If this country is headed towards imperialism, I doubt it will be under a President who hardly knows geography.

What I see today is more like an Argentine coalition of civilian concesssion-tenders and military bureaucrats who are both subservient to our international creditors and quite detached from military, political, and economic reality.

Thanks for such a thorough review of these issues. The inherent tensions you note make it tough to draw bright lines.

F'rinstance, where is the line between policy decisions and the execution of policy. On which side do you put the question of the size of force needed to occupy Iraq -- which is what got Shinseki into trouble. What about the practicability of an action? Should the military let civilians think anything conceivable is doable? (The current issue of Iran.)

Here's another, does civilian authority over promotions extend to policy (political?) tests? What effect does that have on military professionalism? These are rhetorical questions of course; I'm not sure where the line is, but I'm pretty sure it's been breached by civilians who are interested neither in advice nor practicality.

Larry Wilkerson (USA Ret.) really got the idea when he spoke about the cabal. We readers of DA are all students of US foreign policy. The ability of such a small group to be so dominant over policy doesn't square with the history of how the system works, or at least my reading of it. Yes, political control and the political nature of these decisions is indeed a core constitutional principle. Does elected or appointed office also come with a responsibility to extend some shared ownership of policy?

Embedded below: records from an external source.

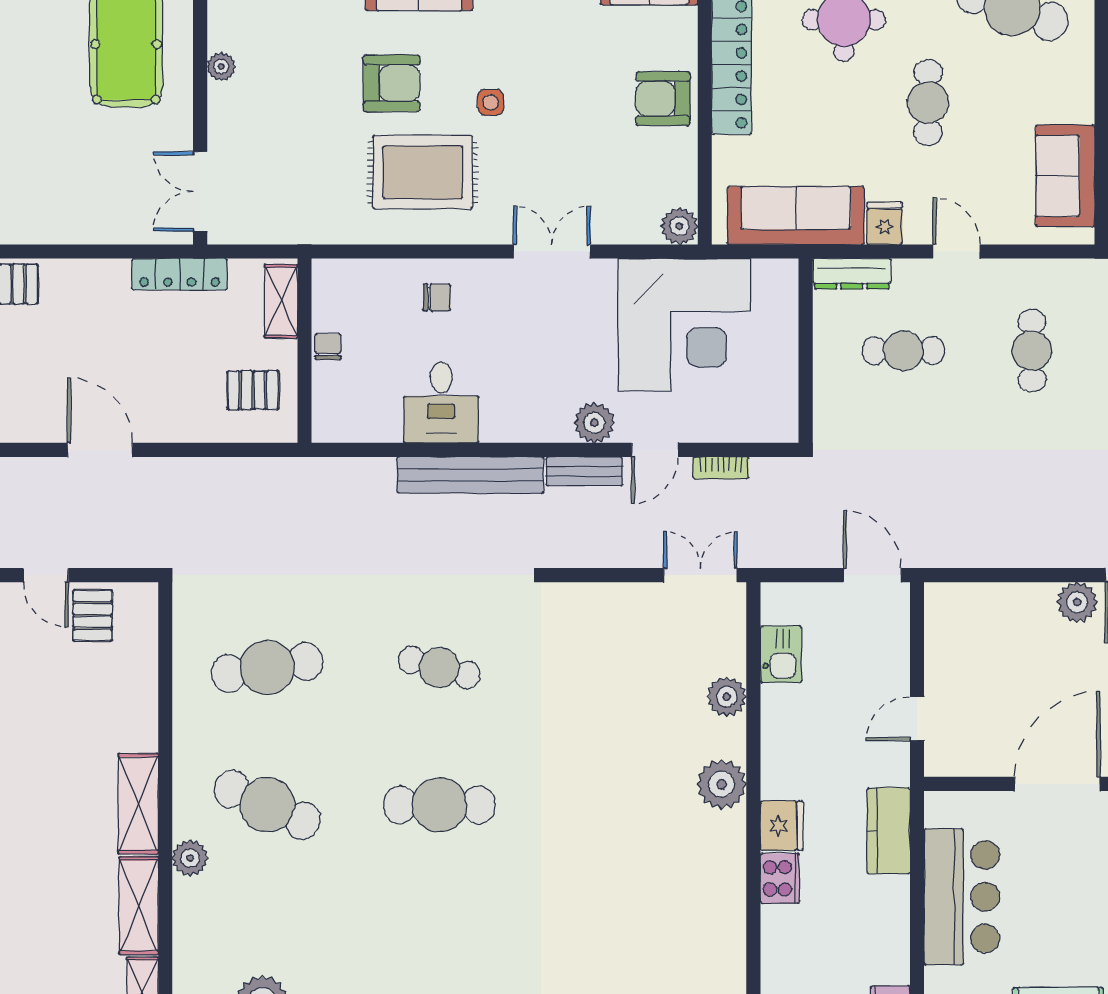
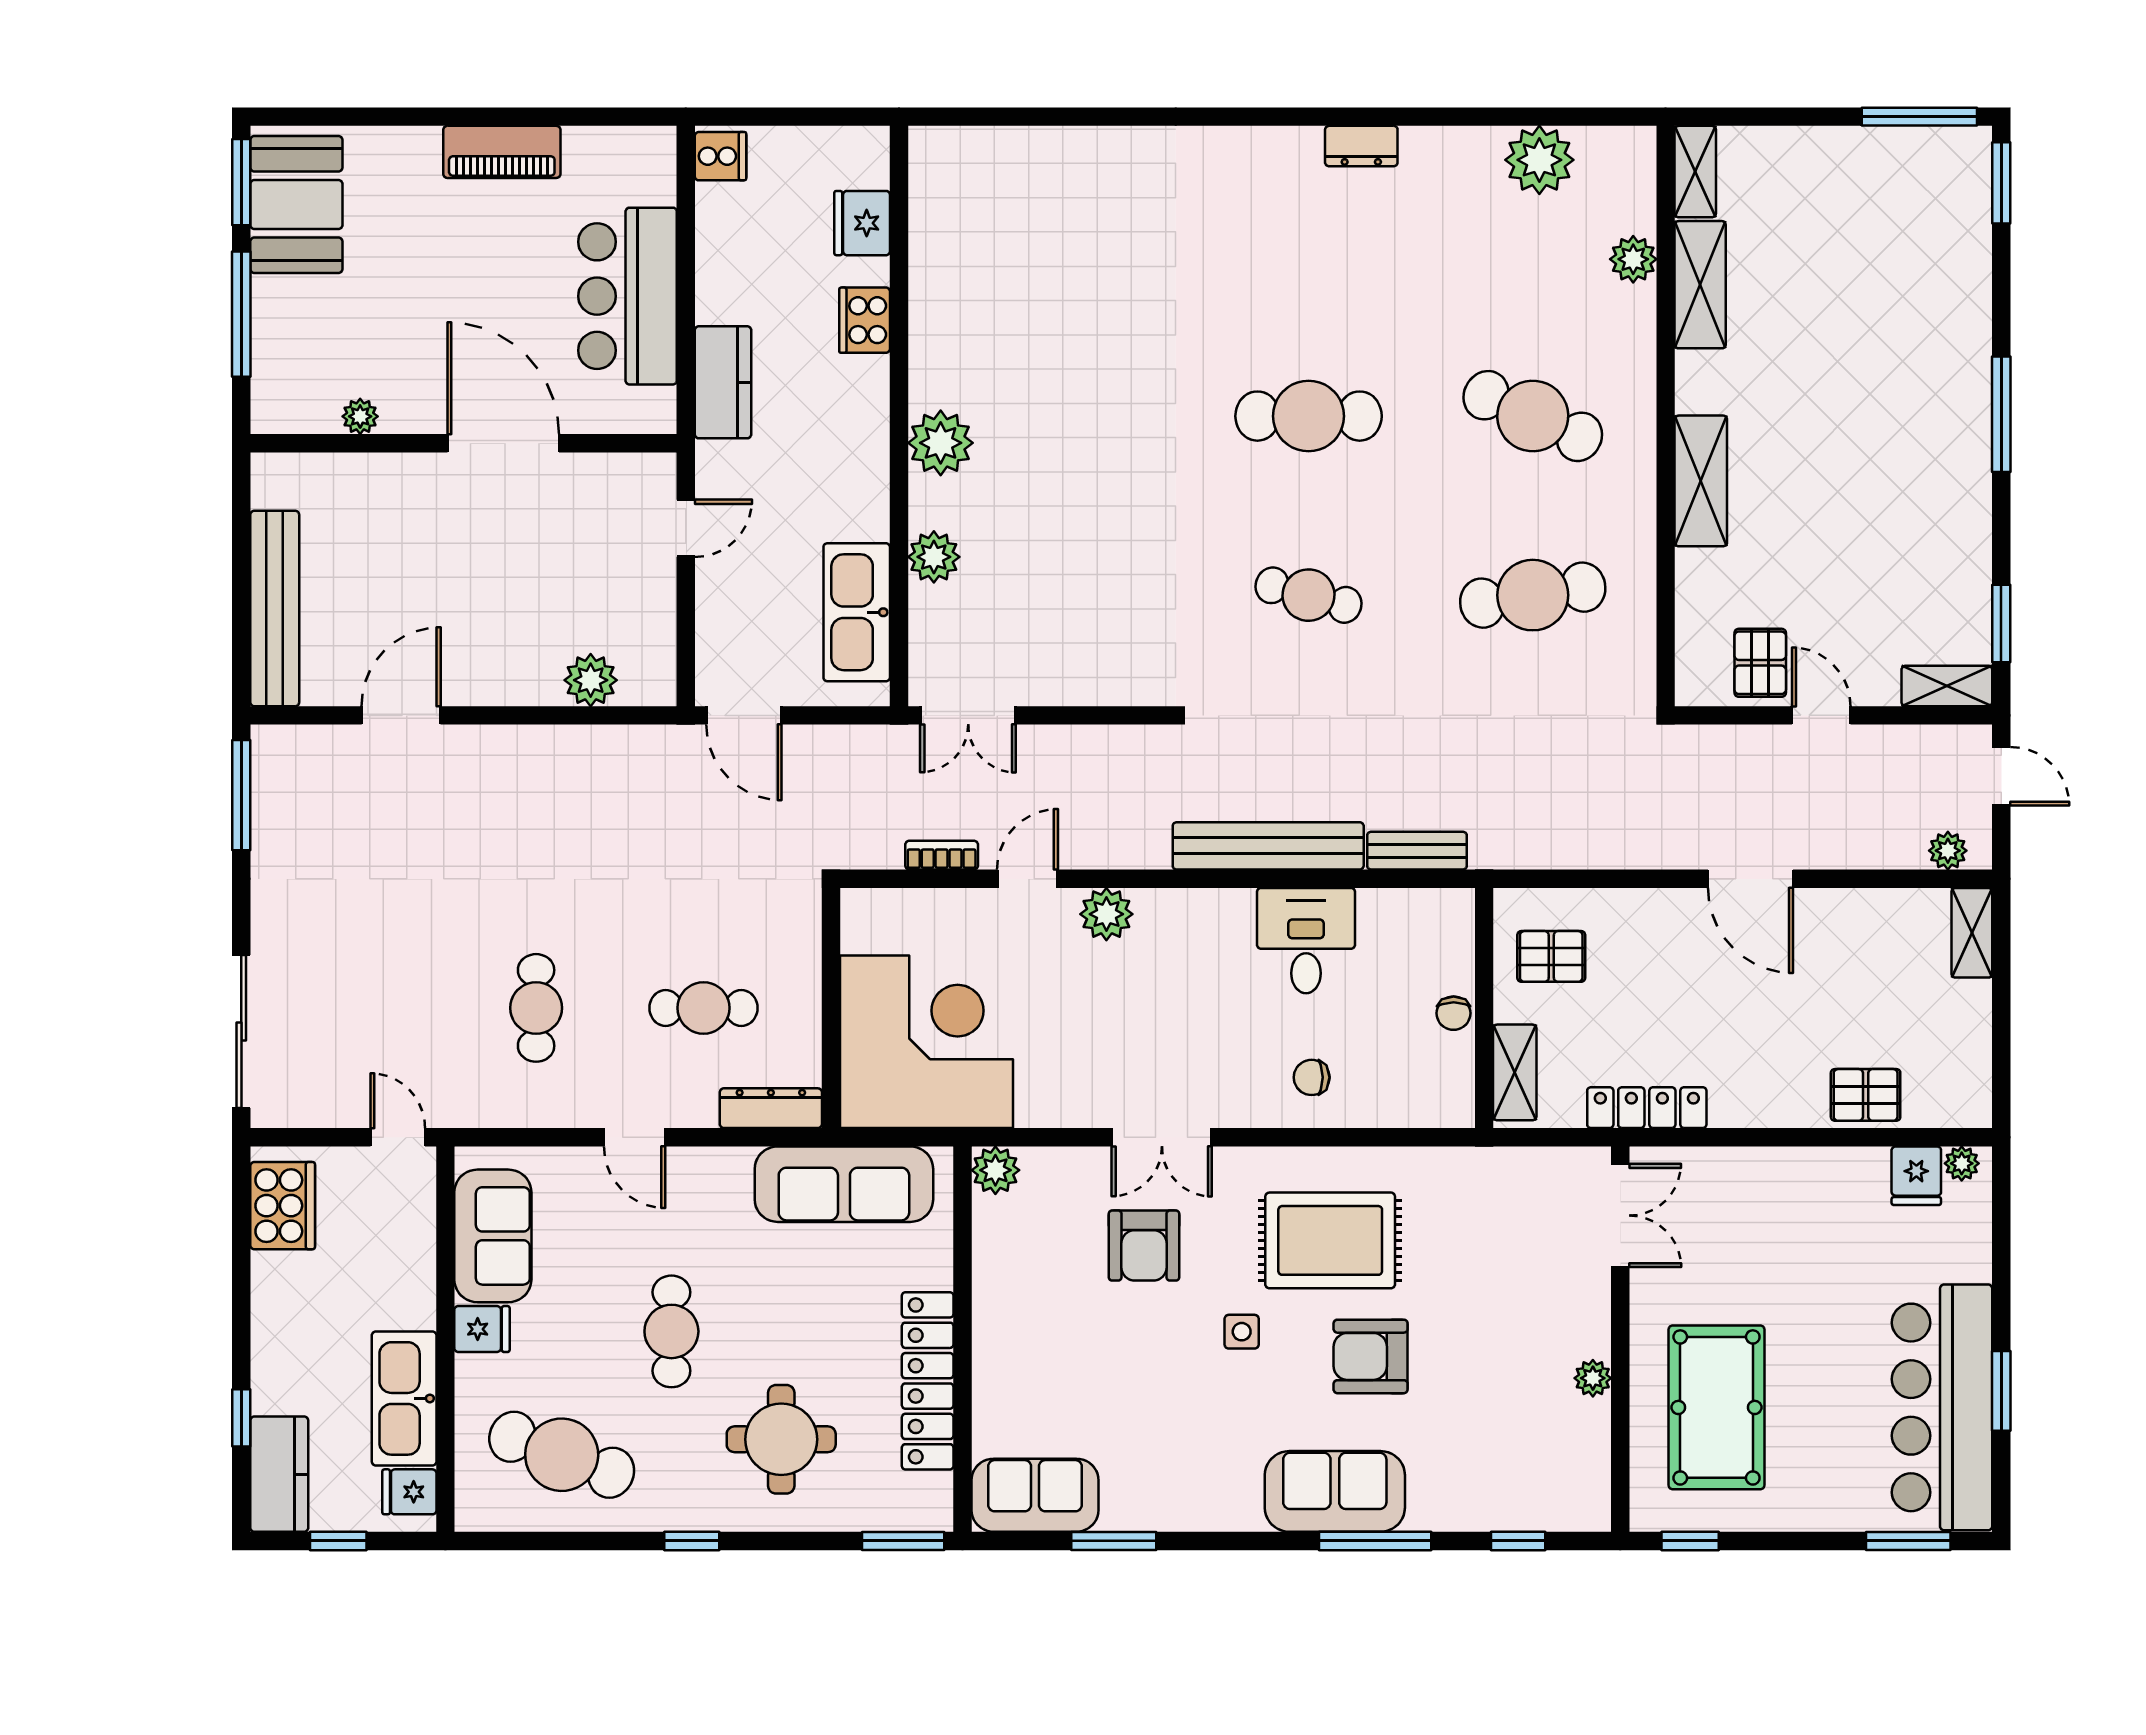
armchair: (663, 99) -> (1144, 1246), moved, turned 90
fridge: (885, 223) -> (482, 1329), moved, turned -90
corner desk: (684, 325) -> (926, 1042), moved, turned 90
bench: (584, 471) -> (1417, 851), moved
plant: (1077, 602) -> (591, 680), moved
kitchen sink: (781, 654) -> (857, 612), width x1.87, depth x1.24
door: (1057, 784) -> (503, 443), swing flipped
shelving: (138, 804) -> (1701, 481), moved
fridge: (782, 826) -> (862, 223), moved
plant: (190, 858) -> (1633, 259), moved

On the retired generals, once the uniform is off and they are outside the command chain, they're entitled to the same free speach as the rest of us. There's no reason they should withold the benefit of their experience.

If my memory is correct, people did try to tell Rumsfeld more troops would be needed. He clung innocently to his "smaller, more technologically superior" approach while those who had a good idea of what they'd really face weren't convinced. This is the kind of mistake we cannot afford again.

A well written, if lengthy discourse. I missed the BLUF, or even a BLATE.
--a large, all professional military (as opposed to just the officer corps) is new; looking at it historically is less useful than it might be thought to be.
--I question whether "politization of the military" is a precise label for a trend I personally would say is " an increasing interest in politics This reflects both the greater education level of the modern soldier and the greater awareness of the impact that politics has on them. This started in the 90's when OPTEMPO greatly increased while resources were greatly decreased".
--I personally despise the using interchangeably of "the military" with terms that more accurately are: the active duty officer corps (which has not been monolithic and has become less so during my 27 years of commissioned service); the active duty and retired officer corps (still less monolithic), the Pentagon (run by civilians as anyone who has worked high level policy knows), the military-industrial complex (still around and stronger than ever but which includes only a small number of senior military officers found on the service staffs and procurement headquarters), and the military profession, which may or not include all the above plus more.
--The alignment of many of the officer corps with the Republican Party is, I would argue, by default. Inherently conservative, as all professional organizations are (just look at teachers or doctors and their attitudes towards change), and given the disappearance of a conservative wing in the Democratic Party, where else would they go?
--I agree completely with "Personally and professionally, it would be my preference to see the generals , upon retirement, to remain "retired" in their future participations in the politics of war policy -- to caveat their advice-givings and punditry to that of a retired citizen's opinions, and to make every attempt to dissuade the general public of their interpretation of them and what they have to offer as the representation of the military profession". But, given the ego and ambition required to achieve GO/FO rank, I think it unlikely for the average (as opposed to, say, the Gary Luck's) retired GO/FO to give up access to attention and privilage.
Now I am rivaling you in length, and will sign off.